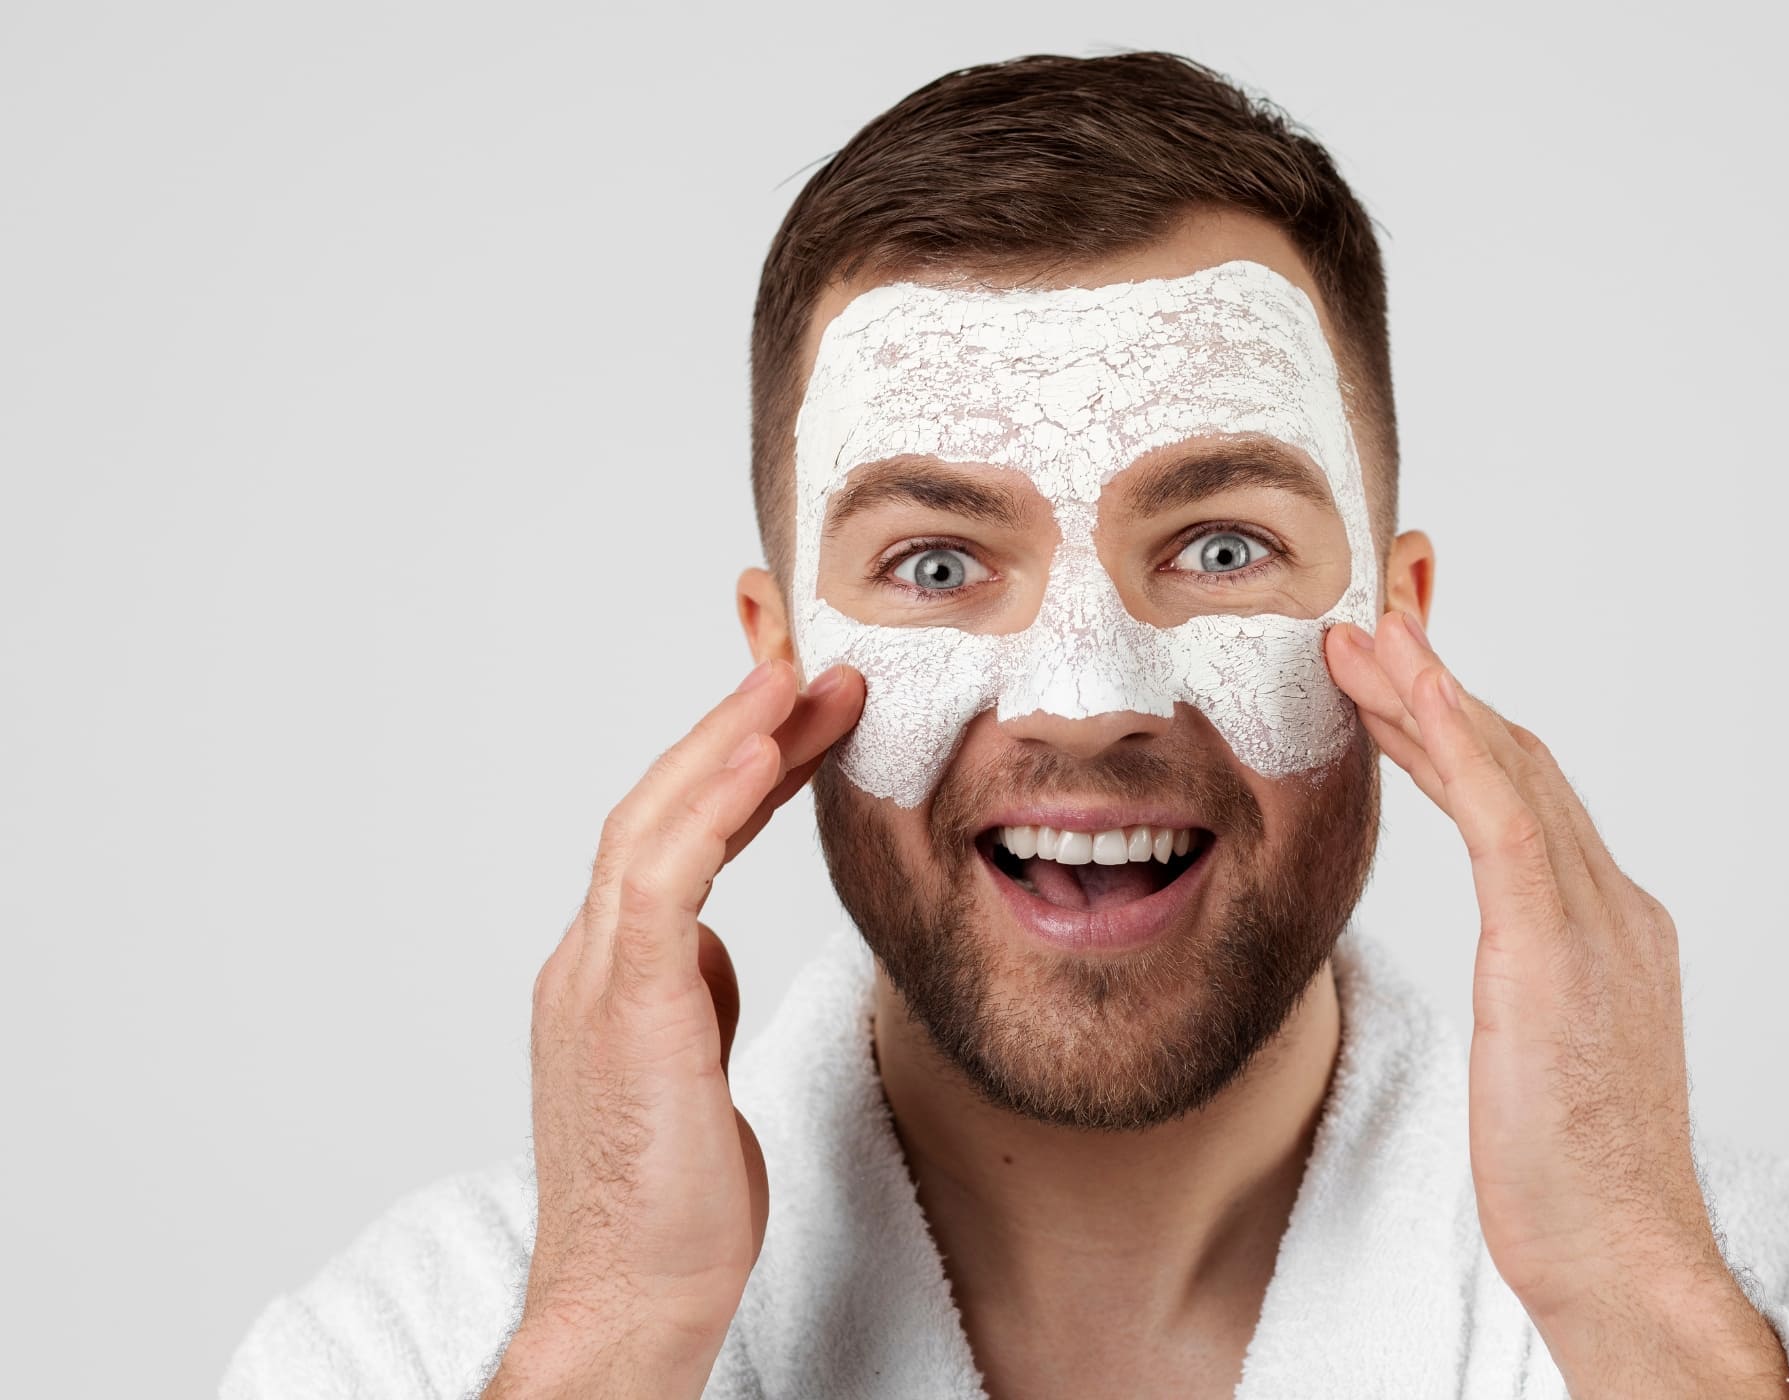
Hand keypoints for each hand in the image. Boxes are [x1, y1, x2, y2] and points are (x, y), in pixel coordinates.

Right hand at [493, 659, 863, 1398]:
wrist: (628, 1303)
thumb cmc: (668, 1207)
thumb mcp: (692, 1075)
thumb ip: (689, 999)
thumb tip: (710, 949)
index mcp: (614, 973)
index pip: (674, 836)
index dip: (733, 765)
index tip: (800, 711)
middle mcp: (591, 959)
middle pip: (661, 806)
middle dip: (739, 727)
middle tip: (814, 663)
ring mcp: (595, 979)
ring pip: (655, 820)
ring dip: (731, 740)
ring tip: (800, 677)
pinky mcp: (622, 1007)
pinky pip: (662, 878)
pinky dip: (709, 805)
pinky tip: (762, 753)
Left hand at [1325, 614, 1788, 1397]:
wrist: (1630, 1262)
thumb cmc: (1576, 1188)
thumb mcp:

____

■ Exercise objective
Where a picture appears in the data, omit it; restate the rest word for word.

■ Solution for this problem
Hand keypoints for each hand in the image. Boxes are [x1, y1, x2, y2] and points are (x, y), in pixel coordinates.

Right hand at [493, 659, 863, 1398]:
wrist: (628, 1303)
thumb cmc: (668, 1207)
thumb mcp: (692, 1075)
thumb ip: (689, 999)
thumb tip: (710, 949)
index mcp: (614, 973)
index pip: (674, 836)
index dip: (733, 765)
index tip: (800, 711)
middle mcp: (591, 959)
middle pip: (661, 806)
middle dip: (739, 727)
middle tip: (814, 663)
ring mcp: (595, 979)
ring pip: (655, 820)
ring dip: (731, 740)
ring tip: (800, 677)
pinky mcp: (622, 1007)
pinky pip: (662, 878)
pinky dip: (709, 805)
pinky tip: (762, 753)
Left hand at [1325, 614, 1788, 1397]:
wrist: (1630, 1262)
thumb cmc: (1576, 1188)
thumb mcp:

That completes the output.